Access to 400+ ai models for browser automation—do you actually switch between them?

I’ve been thinking about consolidating my AI model subscriptions. Right now I’m juggling OpenAI keys, Anthropic keys, and a few others just for different parts of my automation work. It’s a mess managing all these separate accounts.

I keep seeing references to platforms that give you access to hundreds of AI models through one subscription. My first thought was—why would I need 400 models? But then I realized maybe different models are actually better for different tasks.

Like, maybe one model is faster at analyzing scraped data while another is better at generating natural login interactions? I honestly don’t know if this is real or just marketing. Does anyone actually switch between multiple models for browser automation tasks, or do you just pick one and stick with it? What’s the actual workflow look like when you have that many options available?

I switched over from managing multiple subscriptions and honestly, the consolidation alone is worth it. But the model switching thing is real—I noticed a big difference when I started matching models to specific tasks.

For form filling and login sequences, I use faster models because speed matters there. For data extraction and analysis, I use Claude because it handles complex document parsing better. It’s not that you need all 400 models, it’s that having them available lets you pick what actually fits the job.

The workflow is cleaner too. Instead of routing requests to different APIs, everything flows through one platform. Makes debugging way easier when something fails.

The practical answer is that most people gravitate toward 2-3 models they understand well rather than jumping between dozens. But having the full library matters because you can test which one works best for your specific use case without committing to a new paid subscription first. I’ve found that GPT models tend to be more reliable for structured data extraction, while Claude handles complex reasoning better when I need to make decisions based on scraped content. The real value isn’t having 400 options available—it’s having flexibility to experiment and optimize without financial friction.

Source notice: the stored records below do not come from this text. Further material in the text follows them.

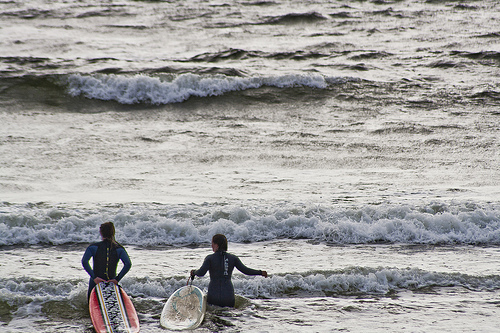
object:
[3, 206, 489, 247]
waves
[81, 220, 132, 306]
girl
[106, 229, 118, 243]
ponytail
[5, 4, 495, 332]
ocean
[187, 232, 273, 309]
girl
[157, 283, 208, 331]
surfboard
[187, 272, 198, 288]
rope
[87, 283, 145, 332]
surfboard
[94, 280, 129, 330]
stripe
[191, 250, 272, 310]
wet suit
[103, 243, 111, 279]
detailing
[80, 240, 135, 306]
wet suit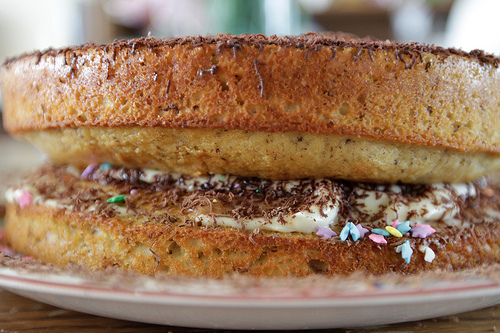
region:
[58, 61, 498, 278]
a sandwich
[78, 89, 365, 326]
a sandwich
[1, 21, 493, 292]
a two layered cake with whipped cream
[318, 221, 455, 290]
pastel star shaped sprinkles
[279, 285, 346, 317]
a red line along the edge of a white plate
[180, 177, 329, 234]
chocolate shavings on cream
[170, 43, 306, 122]
chocolate shavings on toasted cake crust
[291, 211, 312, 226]
white frosting between two sheets of cake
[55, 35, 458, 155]
a top layer of vanilla cake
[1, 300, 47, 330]
a dark brown wooden table top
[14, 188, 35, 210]
a rogue pink star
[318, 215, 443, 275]
purple pink and blue sprinkles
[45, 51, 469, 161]
brown and toasted bread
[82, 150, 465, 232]
white frosting between layers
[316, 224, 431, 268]
small and colorful sprinkles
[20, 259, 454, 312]
white plate below pastry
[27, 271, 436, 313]
red stripe on plate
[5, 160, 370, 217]
chocolate flakes on pastry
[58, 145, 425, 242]
white filling in center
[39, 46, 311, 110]
chocolate flakes on top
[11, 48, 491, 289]
brown pastry on plate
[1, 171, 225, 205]
icing with colored sprinkles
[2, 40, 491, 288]
Cake sitting on a plate.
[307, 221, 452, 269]
Star sprinkles on side of cake.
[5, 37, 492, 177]
Top layer on a cake.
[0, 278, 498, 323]
A red and white plate.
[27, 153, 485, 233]
Filling between cake layers.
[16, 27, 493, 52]
Chocolate shavings on cake.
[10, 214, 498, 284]
Bottom layer on a cake.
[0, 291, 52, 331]
A wooden table under plate.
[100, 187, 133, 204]
A green star sprinkle.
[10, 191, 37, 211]
1 pink star sprinkle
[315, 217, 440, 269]
Sprinkles in the food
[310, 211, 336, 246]
A puple star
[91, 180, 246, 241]
Flakes on the food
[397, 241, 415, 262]
the spinkle is blue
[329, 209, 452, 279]
The star sprinkles are colorful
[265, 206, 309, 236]
White on the toast.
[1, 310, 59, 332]
A wooden table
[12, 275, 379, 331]
The white plate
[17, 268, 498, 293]
Red trim on the white palte.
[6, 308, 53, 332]
dark lines in the wood table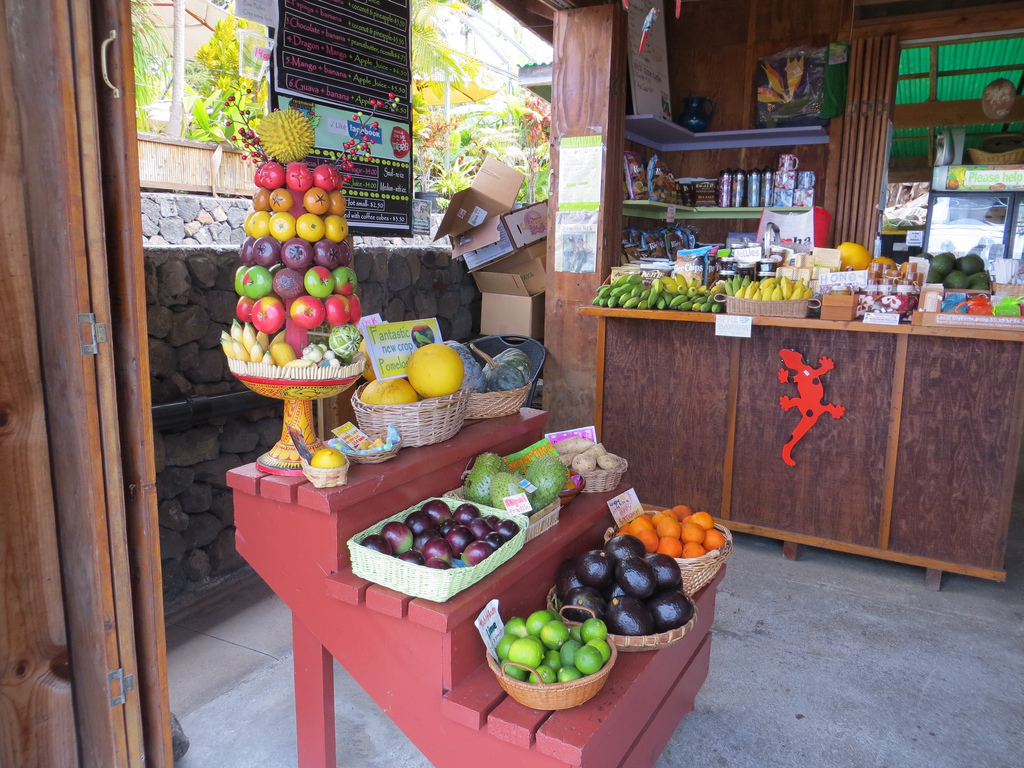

The differentiation becomes apparent when you’re working with domain-specific tasks. For browser automation specifically, I’ve found value in switching models based on the complexity of the task. Simpler navigation and data extraction? Faster, cheaper models work fine. Complex decision-making about what data to extract or when to adjust the automation flow? That’s where you want stronger reasoning capabilities. Having access to multiple models without managing separate accounts is genuinely useful, but it’s not the switching itself that matters—it’s the optionality without operational overhead.